Religiöse Symbole am Arbeitsplatz verboten

Einer in Belgien als Büroleiterin tätigen Arbeitnehmerin wurde es untersagt, am Arbeitsplatz das islamische Kopftuch zu tragen. Bei ihrer Tätigkeit hatte sie ganz überwiegend keinen Publikumskontakt. Die Arbeitgeberin (eine Gemeinde) änderte im Nachgang ihre Arbeitsordnung und schrieb ihren Arbeitnehmern eine strikte Neutralität vor: „Jede Form von Proselytismus ist untersagt, und das Tragen von auffälligen Zeichen ideologischer oder religiöser Zugehörigkeit ist allen Arbeitnehmern, auch denen, die keinen Publikumskontakt haben, verboten.“ Die Arbeitnehmerin machte geltend, dass sie in ihrer Religionsfreiheit verletzt und auch diskriminiert wird. Der EuGH entschied nun, dass die Anordnung rechtmäßig gewesen ist (EuGH, Urteil vom 28.11.2023, Az. C-148/22 – Commune d’Ans; Pressemitteilung des EuGH v. 28.11.2023, Nr. 181/23).
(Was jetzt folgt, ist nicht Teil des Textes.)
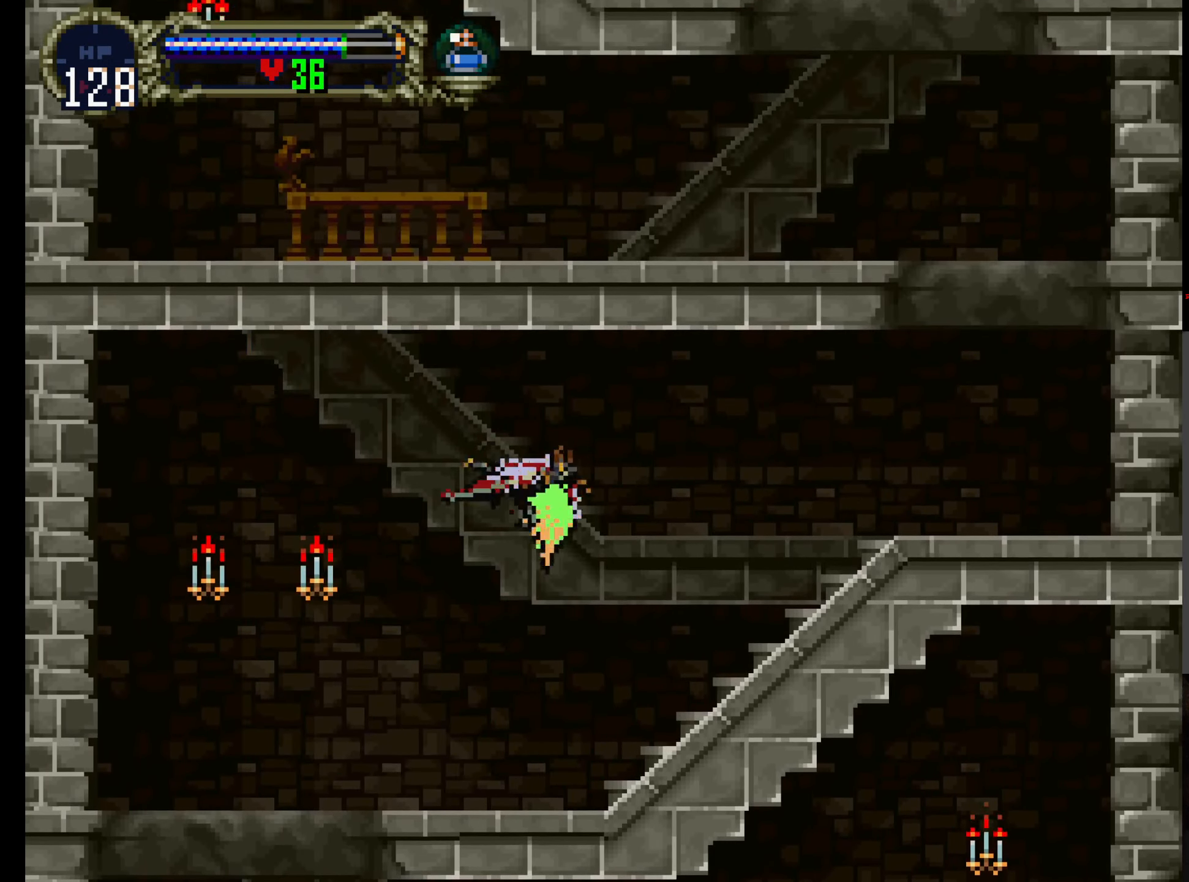
{"dt_ms": 500, "buttons": ["DPAD_UP"], "left_stick": "center", "events": [[367, "DPAD_UP", "down"], [417, "DPAD_RIGHT", "up"]]}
Zur Begründung führte er unter anderem aus, dass das Verbot des sichtbaren Tragens von Zeichen, die weltanschauliche oder religiöse Überzeugung erkennen lassen, um ein vollständig neutrales Verwaltungsumfeld zu schaffen, keine Diskriminierung darstelle. Dies gelte zumindest solange, wie das Verbot allgemein und unterschiedslos auf das gesamte Personal der Verwaltung angewandt wird und sich auf das absolut Notwendige beschränke.